In [33]:
from pyspark.mllib.regression import LabeledPoint
from pyspark.mllib.tree import DecisionTree
from numpy import array
from pyspark.mllib.util import MLUtils
from pyspark.mllib.evaluation import BinaryClassificationMetrics

In [2]:
rdd = sc.textFile("/HDFS.home/data.txt").map(lambda x: x.split("\t"))

In [40]:
rdd.take(2)

[[u'35,5', u'no', u'yes', u'no', u'no', u'no', u'no', u'no'],
 [u'35,9', u'no', u'no', u'yes', u'yes', u'yes', u'yes', u'no']]

In [3]:
def binary(YN):
    if(YN == "yes"):
        return 1
    else:
        return 0

In [9]:
def createLb(fields):
    f1 = int(fields[0][0])*10+int(fields[0][1])
    f2 = int(fields[0][3])
    f3 = binary(fields[1])
    f4 = binary(fields[2])
    f5 = binary(fields[3])
    f6 = binary(fields[4])
    f7 = binary(fields[5])
    lab1 = binary(fields[6])
    lab2 = binary(fields[7])
    return LabeledPoint(lab2, array([f1,f2,f3,f4,f5,f6,f7]))

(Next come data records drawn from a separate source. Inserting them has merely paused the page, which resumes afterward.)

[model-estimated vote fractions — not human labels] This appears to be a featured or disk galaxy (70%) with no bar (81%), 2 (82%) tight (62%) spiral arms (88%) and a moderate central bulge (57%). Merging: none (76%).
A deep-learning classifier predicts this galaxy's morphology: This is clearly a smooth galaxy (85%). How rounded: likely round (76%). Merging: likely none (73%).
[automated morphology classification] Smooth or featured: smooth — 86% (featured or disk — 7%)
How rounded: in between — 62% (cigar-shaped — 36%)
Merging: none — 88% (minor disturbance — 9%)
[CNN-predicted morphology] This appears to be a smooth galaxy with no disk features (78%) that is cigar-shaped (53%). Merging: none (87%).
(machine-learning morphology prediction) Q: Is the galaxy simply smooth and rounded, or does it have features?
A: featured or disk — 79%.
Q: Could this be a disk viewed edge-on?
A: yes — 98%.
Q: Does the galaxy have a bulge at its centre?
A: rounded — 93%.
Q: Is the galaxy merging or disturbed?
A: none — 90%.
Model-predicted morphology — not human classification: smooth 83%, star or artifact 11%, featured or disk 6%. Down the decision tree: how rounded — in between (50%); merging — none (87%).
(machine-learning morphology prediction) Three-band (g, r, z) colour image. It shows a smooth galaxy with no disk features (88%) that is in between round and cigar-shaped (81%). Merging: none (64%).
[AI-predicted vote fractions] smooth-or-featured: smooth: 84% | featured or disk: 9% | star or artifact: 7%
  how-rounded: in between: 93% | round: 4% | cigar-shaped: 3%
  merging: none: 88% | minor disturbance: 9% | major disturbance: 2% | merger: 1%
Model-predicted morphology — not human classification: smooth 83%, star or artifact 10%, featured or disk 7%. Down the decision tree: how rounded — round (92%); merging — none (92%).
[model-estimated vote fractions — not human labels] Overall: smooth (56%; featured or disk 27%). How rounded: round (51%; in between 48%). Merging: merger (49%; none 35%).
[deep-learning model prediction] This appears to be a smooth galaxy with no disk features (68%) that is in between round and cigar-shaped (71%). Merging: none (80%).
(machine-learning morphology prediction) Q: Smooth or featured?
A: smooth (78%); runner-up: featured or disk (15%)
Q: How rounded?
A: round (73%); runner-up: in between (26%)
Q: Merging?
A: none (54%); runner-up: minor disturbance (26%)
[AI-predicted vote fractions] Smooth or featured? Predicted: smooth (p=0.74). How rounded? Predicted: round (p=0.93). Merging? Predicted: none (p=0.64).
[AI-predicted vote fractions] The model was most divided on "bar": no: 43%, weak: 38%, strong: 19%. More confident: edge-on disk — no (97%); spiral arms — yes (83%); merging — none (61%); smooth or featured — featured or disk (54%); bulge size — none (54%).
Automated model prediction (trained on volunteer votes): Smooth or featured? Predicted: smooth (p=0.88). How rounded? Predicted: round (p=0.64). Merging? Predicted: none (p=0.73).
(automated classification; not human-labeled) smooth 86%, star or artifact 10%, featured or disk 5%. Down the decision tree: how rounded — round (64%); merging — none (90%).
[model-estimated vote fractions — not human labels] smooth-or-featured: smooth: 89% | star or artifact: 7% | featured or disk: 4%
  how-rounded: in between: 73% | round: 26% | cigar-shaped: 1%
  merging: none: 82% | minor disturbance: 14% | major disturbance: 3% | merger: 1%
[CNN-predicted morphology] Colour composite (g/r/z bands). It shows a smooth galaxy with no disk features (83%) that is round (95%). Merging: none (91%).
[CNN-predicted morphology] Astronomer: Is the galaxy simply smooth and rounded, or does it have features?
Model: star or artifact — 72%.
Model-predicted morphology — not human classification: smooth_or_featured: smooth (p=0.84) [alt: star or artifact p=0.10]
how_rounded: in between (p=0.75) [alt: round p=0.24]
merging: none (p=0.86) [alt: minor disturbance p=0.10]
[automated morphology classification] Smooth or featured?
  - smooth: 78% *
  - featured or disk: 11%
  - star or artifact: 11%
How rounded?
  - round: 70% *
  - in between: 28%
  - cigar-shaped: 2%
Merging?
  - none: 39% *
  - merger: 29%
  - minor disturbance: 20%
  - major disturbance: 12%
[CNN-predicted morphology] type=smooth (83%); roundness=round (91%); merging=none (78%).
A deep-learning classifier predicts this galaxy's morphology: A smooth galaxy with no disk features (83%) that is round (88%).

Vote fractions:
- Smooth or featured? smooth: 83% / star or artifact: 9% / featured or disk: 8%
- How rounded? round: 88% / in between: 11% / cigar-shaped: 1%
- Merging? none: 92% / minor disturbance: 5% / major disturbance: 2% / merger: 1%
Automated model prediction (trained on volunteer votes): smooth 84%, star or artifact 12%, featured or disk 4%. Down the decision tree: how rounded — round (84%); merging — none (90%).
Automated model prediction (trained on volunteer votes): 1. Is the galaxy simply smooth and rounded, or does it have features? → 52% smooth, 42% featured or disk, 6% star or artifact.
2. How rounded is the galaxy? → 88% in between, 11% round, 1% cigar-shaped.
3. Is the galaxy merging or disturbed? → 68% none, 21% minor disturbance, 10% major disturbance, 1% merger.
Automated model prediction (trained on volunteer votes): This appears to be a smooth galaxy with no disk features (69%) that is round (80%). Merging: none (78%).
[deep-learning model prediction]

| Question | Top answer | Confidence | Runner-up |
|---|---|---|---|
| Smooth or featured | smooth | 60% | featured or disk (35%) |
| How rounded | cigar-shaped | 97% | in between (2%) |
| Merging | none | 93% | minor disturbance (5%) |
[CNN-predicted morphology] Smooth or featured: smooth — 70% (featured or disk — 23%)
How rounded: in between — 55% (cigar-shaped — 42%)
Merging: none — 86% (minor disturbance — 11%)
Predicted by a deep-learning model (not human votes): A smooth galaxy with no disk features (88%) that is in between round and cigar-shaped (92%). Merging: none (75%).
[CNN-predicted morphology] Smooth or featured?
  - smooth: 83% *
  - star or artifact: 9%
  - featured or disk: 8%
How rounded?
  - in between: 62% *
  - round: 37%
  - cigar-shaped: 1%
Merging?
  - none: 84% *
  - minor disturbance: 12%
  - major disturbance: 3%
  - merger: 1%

#### Training and Testing splits

In [5]:
(trainingData, testData) = rdd.randomSplit([0.7, 0.3])

#### Creating Labeled points for training set 1 (Inflammation of urinary bladder)

In [6]:
train_lb1 = trainingData.map(createLb)

In [7]:
train_lb1.take(5)

[LabeledPoint(1.0, [35.0,9.0,0.0,0.0,1.0,1.0,1.0]),
 LabeledPoint(0.0, [35.0,9.0,0.0,1.0,0.0,0.0,0.0]),
 LabeledPoint(0.0, [36.0,0.0,0.0,1.0,0.0,0.0,0.0]),
 LabeledPoint(1.0, [36.0,2.0,0.0,0.0,1.0,1.0,1.0]),
 LabeledPoint(1.0, [36.0,7.0,0.0,0.0,1.0,1.0,1.0])]

#### Building model for predicting Inflammation of urinary bladder

In [8]:
model_1 = DecisionTree.trainClassifier(train_lb1, numClasses = 2,
                                    categoricalFeaturesInfo={2:2,3:2,4:2,5:2,6:2},
                                    impurity = 'gini', maxDepth=5, maxBins=32)

#### Creating Labeled points for training set 2 (Nephritis of renal pelvis origin)

In [10]:
train_lb2 = trainingData.map(createLb)

In [11]:
train_lb2.take(5)

[LabeledPoint(0.0, [35.0,9.0,0.0,0.0,1.0,1.0,1.0]),
 LabeledPoint(0.0, [35.0,9.0,0.0,1.0,0.0,0.0,0.0]),
 LabeledPoint(0.0, [36.0,0.0,0.0,1.0,0.0,0.0,0.0]),
 LabeledPoint(0.0, [36.0,2.0,0.0,0.0,1.0,1.0,1.0]),
 LabeledPoint(0.0, [36.0,7.0,0.0,0.0,1.0,1.0,1.0])]

#### Building model for predicting Nephritis of renal pelvis origin

In [12]:
model_2 = DecisionTree.trainClassifier(train_lb2, numClasses = 2,
                                    categoricalFeaturesInfo={2:2,3:2,4:2,5:2,6:2},
                                    impurity = 'gini', maxDepth=5, maxBins=32)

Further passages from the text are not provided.